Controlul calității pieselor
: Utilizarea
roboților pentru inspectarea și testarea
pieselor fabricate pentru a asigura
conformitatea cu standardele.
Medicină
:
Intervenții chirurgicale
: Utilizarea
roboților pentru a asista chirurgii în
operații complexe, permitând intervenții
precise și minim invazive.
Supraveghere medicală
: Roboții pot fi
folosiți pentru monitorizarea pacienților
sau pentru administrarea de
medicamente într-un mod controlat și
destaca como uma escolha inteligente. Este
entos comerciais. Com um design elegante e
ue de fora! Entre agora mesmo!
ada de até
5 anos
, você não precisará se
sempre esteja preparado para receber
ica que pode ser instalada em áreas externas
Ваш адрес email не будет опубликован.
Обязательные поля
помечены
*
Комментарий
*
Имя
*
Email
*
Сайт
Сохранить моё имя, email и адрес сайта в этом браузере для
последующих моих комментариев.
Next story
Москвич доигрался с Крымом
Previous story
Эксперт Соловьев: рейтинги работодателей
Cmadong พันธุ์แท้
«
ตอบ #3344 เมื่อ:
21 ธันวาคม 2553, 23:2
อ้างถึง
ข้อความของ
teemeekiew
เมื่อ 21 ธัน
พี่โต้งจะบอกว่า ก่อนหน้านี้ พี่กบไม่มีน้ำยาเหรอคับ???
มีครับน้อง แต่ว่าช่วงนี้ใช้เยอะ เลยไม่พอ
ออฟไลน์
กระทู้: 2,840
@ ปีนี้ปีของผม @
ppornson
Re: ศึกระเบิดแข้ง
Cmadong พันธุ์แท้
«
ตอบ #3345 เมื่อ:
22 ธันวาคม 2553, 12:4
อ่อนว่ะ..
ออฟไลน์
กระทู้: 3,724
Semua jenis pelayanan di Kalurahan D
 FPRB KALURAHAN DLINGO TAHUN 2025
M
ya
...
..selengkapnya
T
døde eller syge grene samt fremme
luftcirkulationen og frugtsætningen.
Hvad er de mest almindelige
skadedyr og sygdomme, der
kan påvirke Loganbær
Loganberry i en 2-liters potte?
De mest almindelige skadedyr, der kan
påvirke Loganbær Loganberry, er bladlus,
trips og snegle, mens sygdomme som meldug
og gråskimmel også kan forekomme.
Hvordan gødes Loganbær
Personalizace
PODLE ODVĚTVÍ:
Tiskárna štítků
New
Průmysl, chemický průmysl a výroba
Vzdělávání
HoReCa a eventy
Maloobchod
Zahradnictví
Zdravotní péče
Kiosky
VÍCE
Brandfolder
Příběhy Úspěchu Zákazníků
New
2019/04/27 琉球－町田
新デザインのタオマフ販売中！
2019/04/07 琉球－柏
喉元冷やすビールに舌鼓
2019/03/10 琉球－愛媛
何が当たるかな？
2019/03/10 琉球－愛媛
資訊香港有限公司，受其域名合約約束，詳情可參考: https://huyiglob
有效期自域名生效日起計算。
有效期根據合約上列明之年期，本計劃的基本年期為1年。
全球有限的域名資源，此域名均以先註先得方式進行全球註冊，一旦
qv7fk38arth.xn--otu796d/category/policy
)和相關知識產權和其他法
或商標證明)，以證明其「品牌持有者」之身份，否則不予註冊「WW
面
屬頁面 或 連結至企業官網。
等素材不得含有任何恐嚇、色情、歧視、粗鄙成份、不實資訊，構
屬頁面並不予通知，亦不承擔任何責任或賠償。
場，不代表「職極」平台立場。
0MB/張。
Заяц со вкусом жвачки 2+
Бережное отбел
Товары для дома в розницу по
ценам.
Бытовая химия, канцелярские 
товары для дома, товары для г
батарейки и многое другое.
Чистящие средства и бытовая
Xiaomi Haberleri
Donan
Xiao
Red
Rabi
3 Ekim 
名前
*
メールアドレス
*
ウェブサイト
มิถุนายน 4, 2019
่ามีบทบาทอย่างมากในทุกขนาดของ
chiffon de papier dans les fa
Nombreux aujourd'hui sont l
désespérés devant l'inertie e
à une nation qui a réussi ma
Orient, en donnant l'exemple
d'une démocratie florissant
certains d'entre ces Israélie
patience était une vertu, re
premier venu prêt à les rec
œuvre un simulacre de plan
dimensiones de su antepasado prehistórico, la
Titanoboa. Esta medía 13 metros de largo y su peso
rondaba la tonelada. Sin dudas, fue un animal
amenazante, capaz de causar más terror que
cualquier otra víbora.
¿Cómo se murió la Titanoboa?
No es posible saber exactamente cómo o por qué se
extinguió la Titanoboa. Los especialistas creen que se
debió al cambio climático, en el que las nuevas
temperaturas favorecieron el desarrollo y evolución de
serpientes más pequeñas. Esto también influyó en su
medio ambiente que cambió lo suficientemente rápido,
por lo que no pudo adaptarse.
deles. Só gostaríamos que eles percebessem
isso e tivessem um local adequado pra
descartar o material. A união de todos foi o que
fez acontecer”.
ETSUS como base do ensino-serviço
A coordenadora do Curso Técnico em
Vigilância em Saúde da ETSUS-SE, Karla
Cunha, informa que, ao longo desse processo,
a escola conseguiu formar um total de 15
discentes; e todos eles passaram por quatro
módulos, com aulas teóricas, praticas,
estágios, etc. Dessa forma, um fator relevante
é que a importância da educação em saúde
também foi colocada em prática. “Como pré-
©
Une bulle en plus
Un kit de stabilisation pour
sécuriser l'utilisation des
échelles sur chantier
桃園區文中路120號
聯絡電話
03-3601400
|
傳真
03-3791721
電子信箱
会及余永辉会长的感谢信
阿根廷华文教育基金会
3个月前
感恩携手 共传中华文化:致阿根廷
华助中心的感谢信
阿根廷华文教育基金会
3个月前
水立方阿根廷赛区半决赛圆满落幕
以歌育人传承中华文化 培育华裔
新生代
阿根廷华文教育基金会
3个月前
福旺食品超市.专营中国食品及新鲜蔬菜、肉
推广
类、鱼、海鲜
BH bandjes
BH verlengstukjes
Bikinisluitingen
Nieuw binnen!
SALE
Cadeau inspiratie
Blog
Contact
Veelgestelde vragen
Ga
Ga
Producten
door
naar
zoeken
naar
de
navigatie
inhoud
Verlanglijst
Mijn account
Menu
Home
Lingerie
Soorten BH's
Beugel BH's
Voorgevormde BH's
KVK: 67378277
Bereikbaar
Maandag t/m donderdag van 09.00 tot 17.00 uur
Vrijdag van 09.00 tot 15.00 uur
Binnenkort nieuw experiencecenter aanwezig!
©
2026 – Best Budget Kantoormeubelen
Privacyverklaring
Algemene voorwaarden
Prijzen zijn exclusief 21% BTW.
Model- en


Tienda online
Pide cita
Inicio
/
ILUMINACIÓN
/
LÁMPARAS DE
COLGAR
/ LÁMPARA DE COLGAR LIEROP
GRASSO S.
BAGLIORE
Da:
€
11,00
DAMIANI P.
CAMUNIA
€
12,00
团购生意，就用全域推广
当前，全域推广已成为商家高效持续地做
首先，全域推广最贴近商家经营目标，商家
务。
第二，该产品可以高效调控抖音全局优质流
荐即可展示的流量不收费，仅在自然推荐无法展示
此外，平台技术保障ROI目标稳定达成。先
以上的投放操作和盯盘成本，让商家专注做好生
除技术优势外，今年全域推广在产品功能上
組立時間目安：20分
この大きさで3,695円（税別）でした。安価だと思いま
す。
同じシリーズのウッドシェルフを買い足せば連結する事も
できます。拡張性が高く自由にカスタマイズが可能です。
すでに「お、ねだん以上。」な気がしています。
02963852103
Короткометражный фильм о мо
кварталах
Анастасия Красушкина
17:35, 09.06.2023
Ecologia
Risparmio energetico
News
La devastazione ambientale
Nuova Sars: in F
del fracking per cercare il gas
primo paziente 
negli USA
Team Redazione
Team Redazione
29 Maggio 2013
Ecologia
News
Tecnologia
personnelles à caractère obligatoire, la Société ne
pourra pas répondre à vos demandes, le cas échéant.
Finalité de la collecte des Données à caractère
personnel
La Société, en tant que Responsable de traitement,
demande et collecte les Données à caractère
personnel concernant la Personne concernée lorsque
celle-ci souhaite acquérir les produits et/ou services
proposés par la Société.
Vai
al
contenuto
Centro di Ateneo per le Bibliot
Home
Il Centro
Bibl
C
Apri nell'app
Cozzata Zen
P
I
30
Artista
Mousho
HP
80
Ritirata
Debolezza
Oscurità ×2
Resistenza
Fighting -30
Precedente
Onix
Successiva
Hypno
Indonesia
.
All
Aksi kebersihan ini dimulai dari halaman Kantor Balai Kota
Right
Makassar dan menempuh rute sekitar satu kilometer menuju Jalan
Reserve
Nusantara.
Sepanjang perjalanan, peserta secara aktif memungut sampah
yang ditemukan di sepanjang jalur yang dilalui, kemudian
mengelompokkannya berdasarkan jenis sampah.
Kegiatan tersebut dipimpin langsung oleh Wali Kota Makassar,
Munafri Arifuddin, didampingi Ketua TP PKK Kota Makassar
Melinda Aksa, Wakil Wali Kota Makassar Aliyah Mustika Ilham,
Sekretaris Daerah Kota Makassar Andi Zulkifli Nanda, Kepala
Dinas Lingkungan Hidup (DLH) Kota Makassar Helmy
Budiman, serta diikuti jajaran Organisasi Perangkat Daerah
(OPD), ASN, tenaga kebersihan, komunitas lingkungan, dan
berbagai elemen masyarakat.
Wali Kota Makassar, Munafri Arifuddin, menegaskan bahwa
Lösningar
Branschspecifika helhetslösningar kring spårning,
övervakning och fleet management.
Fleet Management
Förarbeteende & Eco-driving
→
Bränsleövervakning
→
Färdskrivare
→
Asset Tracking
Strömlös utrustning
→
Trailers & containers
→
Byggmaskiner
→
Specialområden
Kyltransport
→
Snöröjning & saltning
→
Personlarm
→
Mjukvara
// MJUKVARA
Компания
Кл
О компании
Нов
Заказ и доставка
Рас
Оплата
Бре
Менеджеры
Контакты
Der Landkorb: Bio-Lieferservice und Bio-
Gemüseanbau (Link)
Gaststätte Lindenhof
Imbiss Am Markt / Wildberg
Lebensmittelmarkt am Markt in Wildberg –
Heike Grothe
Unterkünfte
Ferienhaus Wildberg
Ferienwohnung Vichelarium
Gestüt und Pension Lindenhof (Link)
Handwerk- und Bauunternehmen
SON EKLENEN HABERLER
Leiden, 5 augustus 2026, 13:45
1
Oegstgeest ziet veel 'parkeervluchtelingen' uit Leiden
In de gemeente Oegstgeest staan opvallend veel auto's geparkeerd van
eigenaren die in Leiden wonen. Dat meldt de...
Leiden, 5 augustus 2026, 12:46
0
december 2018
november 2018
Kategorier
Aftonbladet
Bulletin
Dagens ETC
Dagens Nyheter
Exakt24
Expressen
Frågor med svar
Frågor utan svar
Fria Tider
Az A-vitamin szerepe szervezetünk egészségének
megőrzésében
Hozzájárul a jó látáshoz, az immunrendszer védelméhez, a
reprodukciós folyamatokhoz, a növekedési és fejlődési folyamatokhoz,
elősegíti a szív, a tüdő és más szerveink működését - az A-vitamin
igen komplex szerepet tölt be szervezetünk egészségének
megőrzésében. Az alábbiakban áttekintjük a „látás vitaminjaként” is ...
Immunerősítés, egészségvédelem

——

> ACTION ITEM
Working from the listing above, pick out every line that has "mest" and copy it.

> TASK SOLUTION
Hvad er de mest almindelige
De mest almindelige skadedyr, der kan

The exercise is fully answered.